What Beast Games Means for The Future of YouTube

 The game show made by MrBeast in collaboration with Prime Video is breaking records left and right, becoming the most-viewed show on the platform in over 82 countries. Insane numbers, especially for a YouTuber. I mean, it wasn’t even considered a “job” until 7 or 8 years ago. It’s a great achievement for MrBeast and other YouTubers as well; they are taken a lot more seri
ously by the whole world now, and a large portion of that credit does go to MrBeast.

Jimmy Donaldson has also pioneered what we call “production-heavy videos” in the modern era of YouTube. His budgets have exceeded a million dollars per video several times now, which is great, but it does take away from what YouTube was made for in the first place: bridging the gap between audiences and creators, one that is a chasm in Hollywood.

Let’s rewind a bit. MrBeast built this empire on YouTube with ideas like spending 24 hours on top of a mountain or buried alive. It was content that felt fresh (ironically), personal, and a little crazy. But as his projects grew in scale—multi-million-dollar budgets, MCU-level editing, and Hollywood-level stunts—it started setting a new bar on the platform. Now, content creators feel like they have to do the same thing. They have to take up large scale videos, otherwise they will fall to every creator’s worst nightmare: fading into irrelevance.

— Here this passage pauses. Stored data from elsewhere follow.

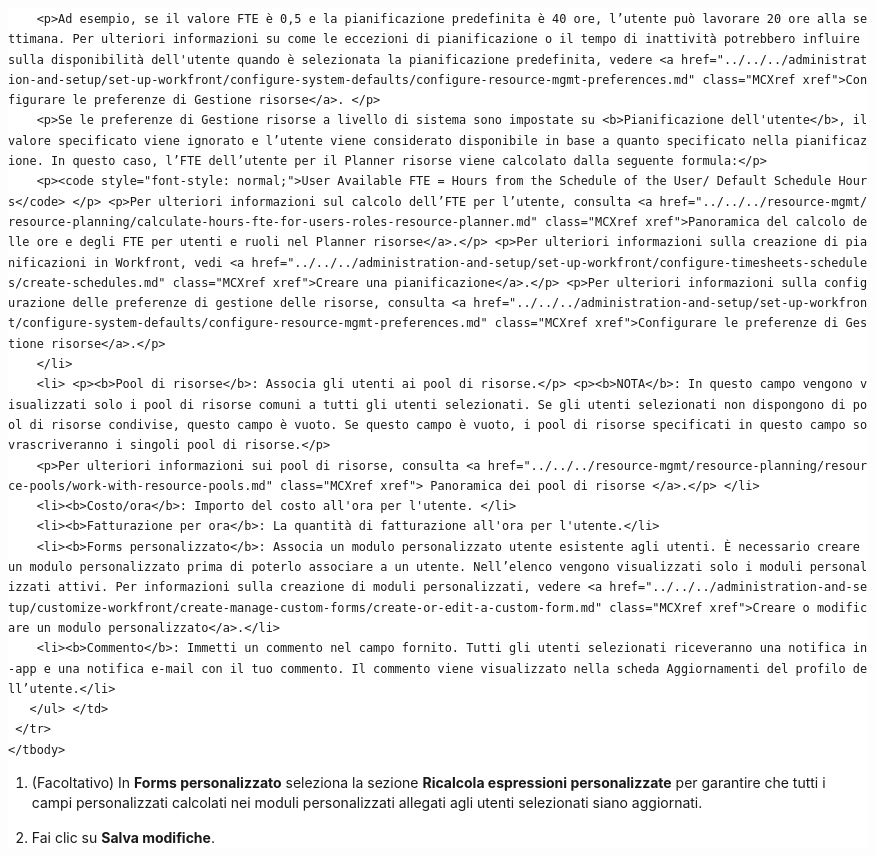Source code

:         <p>Ad esempio, se il valore FTE è 0,5 e la pianificazione predefinita è 40 ore, l’utente può lavorare 20 ore alla settimana. Per ulteriori informazioni su come le eccezioni di pianificazione o il tempo di inattività potrebbero influire sulla disponibilità dell'utente quando è selezionata la pianificazione predefinita, vedere <a href="../../../administration-and-setup/set-up-workfront/configure-system-defaults/configure-resource-mgmt-preferences.md" class="MCXref xref">Configurare le preferenze di Gestione risorse</a>. </p> 
        <p>Se le preferenze di Gestione risorse a livello di sistema sono impostate su <b>Pianificazione dell'utente</b>, il valore specificato viene ignorato e l’utente viene considerato disponibile in base a quanto specificato nella pianificazione. In questo caso, l’FTE dell’utente per il Planner risorse viene calcolato dalla seguente formula:</p>
        <p><code style="font-style: normal;">User Available FTE = Hours from the Schedule of the User/ Default Schedule Hours</code> </p> <p>Per ulteriori informazioni sul calcolo dell’FTE per l’utente, consulta <a href="../../../resource-mgmt/resource-planning/calculate-hours-fte-for-users-roles-resource-planner.md" class="MCXref xref">Panoramica del calcolo delle ore e degli FTE per utenti e ruoli nel Planner risorse</a>.</p> <p>Per ulteriori informazioni sulla creazione di pianificazioni in Workfront, vedi <a href="../../../administration-and-setup/set-up-workfront/configure-timesheets-schedules/create-schedules.md" class="MCXref xref">Creare una pianificazione</a>.</p> <p>Per ulteriori informazioni sulla configurazione delle preferenze di gestione delle risorse, consulta <a href="../../../administration-and-setup/set-up-workfront/configure-system-defaults/configure-resource-mgmt-preferences.md" class="MCXref xref">Configurare le preferenze di Gestione risorse</a>.</p> 
        </li> 
        <li> <p><b>Pool di risorse</b>: Associa gli utenti ai pool di risorse.</p> <p><b>NOTA</b>: In questo campo vengono visualizzati solo i pool di risorse comuni a tutti gli utenti selezionati. Se gli utenti selezionati non dispongono di pool di risorse condivise, questo campo è vuoto. Se questo campo è vuoto, i pool di risorse specificati in questo campo sovrascriveranno i singoli pool di risorse.</p> 
        <p>Per ulteriori informazioni sui pool di risorse, consulta <a href="../../../resource-mgmt/resource-planning/resource-pools/work-with-resource-pools.md" class="MCXref xref"> Panoramica dei pool di risorse </a>.</p> </li> 
        <li><b>Costo/ora</b>: Importo del costo all'ora per l'utente. </li> 
        <li><b>Fatturazione per ora</b>: La quantità di fatturazione all'ora per l'utente.</li> 
        <li><b>Forms personalizzato</b>: Associa un modulo personalizzato utente esistente agli utenti. È necessario creare un modulo personalizzato prima di poterlo associare a un utente. Nell’elenco vengono visualizzati solo i moduli personalizzati attivi. Per informazioni sulla creazione di moduli personalizzati, vedere <a href="../../../administration-and-setup/customize-workfront/create-manage-custom-forms/create-or-edit-a-custom-form.md" class="MCXref xref">Creare o modificare un modulo personalizzato</a>.</li> 
        <li><b>Commento</b>: Immetti un commento nel campo fornito. Tutti gli utenti selezionati riceveranno una notifica in-app e una notifica e-mail con il tuo commento. Il commento viene visualizzato nella scheda Aggiornamenti del profilo dell’utente.</li> 
       </ul> </td> 
     </tr> 
    </tbody> 
   </table>

1. (Facoltativo) In **Forms personalizzato** seleziona la sezione **Ricalcola espressioni personalizzate** per garantire che tutti i campi personalizzati calcolati nei moduli personalizzati allegati agli utenti selezionati siano aggiornati.

1. Fai clic su **Salva modifiche**.
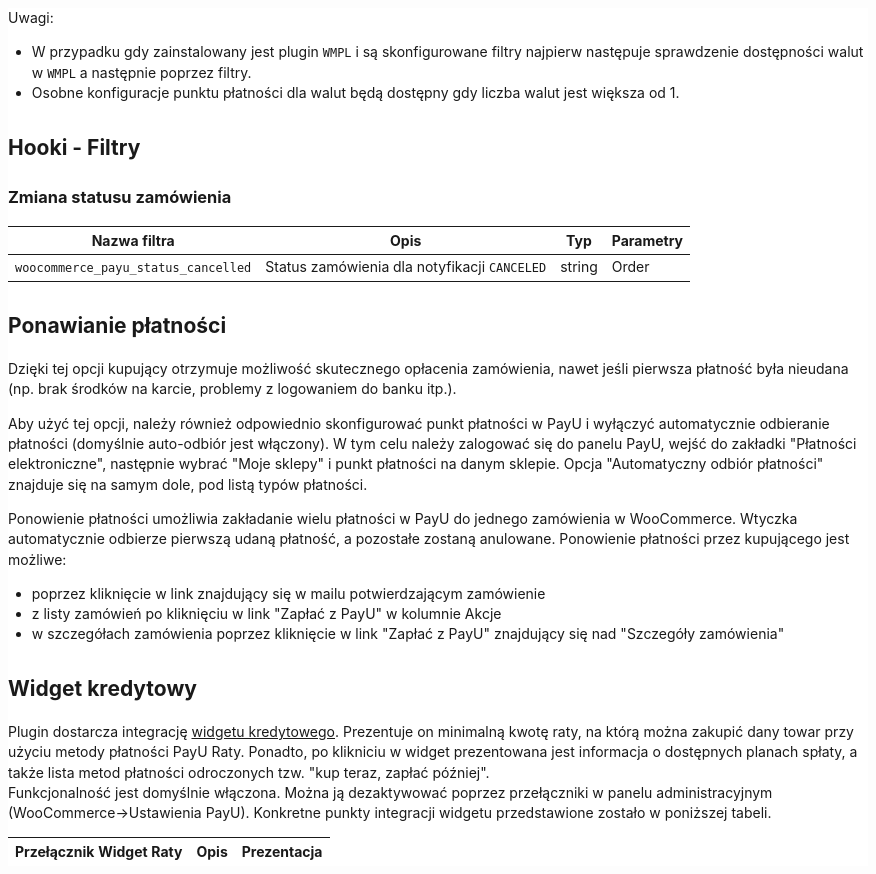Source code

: Uwagi:
* W przypadku gdy zainstalowany jest plugin `WMPL` i są skonfigurowane filtry najpierw następuje sprawdzenie dostępności walut w `WMPL` a następnie poprzez filtry.
* Osobne konfiguracje punktu płatności dla walut będą dostępny gdy liczba walut jest większa od 1.

## Hooki - Filtry

### Zmiana statusu zamówienia

| Nazwa filtra                        | Opis                                         | Typ    | Parametry |
|-------------------------------------|----------------------------------------------|--------|-----------|
| `woocommerce_payu_status_cancelled` | Status zamówienia dla notyfikacji `CANCELED` | string | Order     |

## Ponawianie płatności
Dzięki tej opcji kupujący otrzymuje możliwość skutecznego opłacenia zamówienia, nawet jeśli pierwsza płatność była nieudana (np. brak środków na karcie, problemy z logowaniem do banku itp.).

Aby użyć tej opcji, należy również odpowiednio skonfigurować punkt płatności w PayU i wyłączyć automatycznie odbieranie płatności (domyślnie auto-odbiór jest włączony). W tym celu należy zalogować się do panelu PayU, wejść do zakładki "Płatności elektroniczne", następnie wybrać "Moje sklepy" i punkt płatności na danym sklepie. Opcja "Automatyczny odbiór płatności" znajduje się na samym dole, pod listą typów płatności.

Ponowienie płatności umożliwia zakładanie wielu płatności w PayU do jednego zamówienia w WooCommerce. Wtyczka automatycznie odbierze pierwszą udaną płatność, a pozostałe zostaną anulowane. Ponowienie płatności przez kupującego jest możliwe:
* poprzez kliknięcie w link znajdujący się w mailu potwierdzającym zamówienie
* z listy zamówień po kliknięciu w link "Zapłać z PayU" w kolumnie Akcje
* w szczegółach zamówienia poprzez kliknięcie w link "Zapłać z PayU" znajdujący się nad "Szczegóły zamówienia"

## Widget kredytowy
Plugin dostarcza integrację [widgetu kredytowego][ext14]. Prezentuje on minimalną kwotę raty, na którą można zakupić dany towar przy użyciu metody płatności PayU Raty. 
Ponadto, po klikniciu w widget prezentowana jest informacja o dostępnych planach spłaty, a także lista metod płatności odroczonych tzw. "kup teraz, zapłać później".  
Funkcjonalność jest domyślnie włączona. Można ją dezaktywować poprzez przełączniki w panelu administracyjnym (WooCommerce->Ustawienia PayU).
Konkretne punkty integracji widgetu przedstawione zostało w poniższej tabeli.

| Przełącznik Widget Raty                     | Opis                                                                                                                                                          | Prezentacja                                                                                              |
|---------------------------------------------|---------------------------------------------------------------------------------------------------------------------------------------------------------------|----------------------------------------------------------------------------------------------------------|

[ext1]: http://php.net/manual/en/book.curl.php
[ext2]: http://php.net/manual/en/book.hash.php
[ext4]: https://www.payu.pl/oferta-handlowa
[ext5]: https://secure.snd.payu.com/boarding/#/registerSandbox/?lang=pl
[ext6]: http://developers.payu.com/pl/overview.html#paymethods
[ext8]: README.md
[ext13]: https://www.payu.pl/pomoc
[ext14]: https://developers.payu.com/europe/pl/docs/payment-solutions/credit/installments/#credit-widget-installments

Add these huge, scripted videos into the pot that is YouTube, mix some subscription service into it, and you have… Netflix all over again?

What made YouTube different from other things in the first place? It wasn’t polished. It wasn’t perfect. It was a place where a person could connect with their viewers. Where viewers could feel that, yeah, this screen is the only thing keeping me from grabbing out and touching them. 

Even MrBeast himself is shifting. The guy who once did crazy yet extremely entertaining videos for fun now feels more like a machine churning out content to chase records. Sure, the video is entertaining, but it’s hard to not notice that the genuine, personal feeling that drew people to his channel in the first place is taking a backseat. And this isn’t just a “MrBeast problem.” It is a platform-wide issue. Success on the platform is increasingly defined by how much money you can pour into your videos, not how funny you are or how creatively you can play Minecraft.